== Work instruction ==
Look for the line that has "ซื้อและบริการ" in the material below; please repeat it and every line after it, exactly, up to and including the line that has "นโยบายการคืนสินค้า", and nothing else.

== Recorded information ==
------------------------------------------------

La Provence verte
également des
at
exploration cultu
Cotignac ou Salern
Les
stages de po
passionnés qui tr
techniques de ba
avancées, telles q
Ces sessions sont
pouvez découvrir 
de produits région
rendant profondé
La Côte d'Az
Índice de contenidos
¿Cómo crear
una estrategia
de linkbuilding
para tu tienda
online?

------------------------------------------------

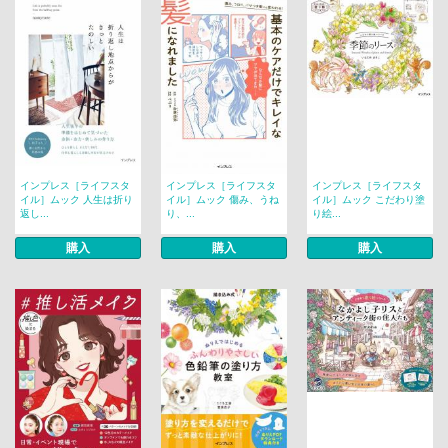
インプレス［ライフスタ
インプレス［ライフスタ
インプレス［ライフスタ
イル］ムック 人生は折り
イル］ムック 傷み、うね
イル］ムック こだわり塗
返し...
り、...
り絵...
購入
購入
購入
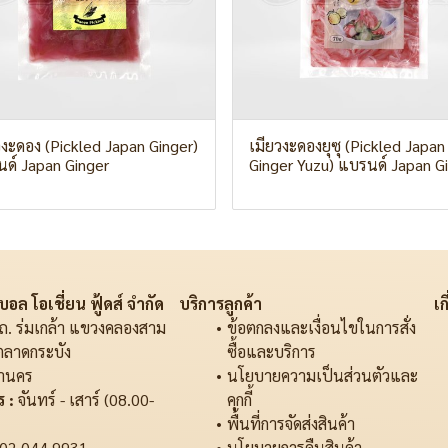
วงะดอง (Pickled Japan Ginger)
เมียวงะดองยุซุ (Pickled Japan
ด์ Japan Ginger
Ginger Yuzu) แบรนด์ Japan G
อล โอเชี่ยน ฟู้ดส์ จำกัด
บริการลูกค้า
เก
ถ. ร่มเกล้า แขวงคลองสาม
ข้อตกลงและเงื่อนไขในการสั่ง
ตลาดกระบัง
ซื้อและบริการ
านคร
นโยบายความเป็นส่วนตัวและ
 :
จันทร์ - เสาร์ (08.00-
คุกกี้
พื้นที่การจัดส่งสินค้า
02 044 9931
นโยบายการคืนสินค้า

------------------------------------------------

== Solution to this task ==
ซื้อและบริการ
านคร
นโยบายความเป็นส่วนตัวและ
 :
จันทร์ - เสาร์ (08.00-
คุกกี้
พื้นที่การจัดส่งสินค้า
02 044 9931
นโยบายการคืนสินค้า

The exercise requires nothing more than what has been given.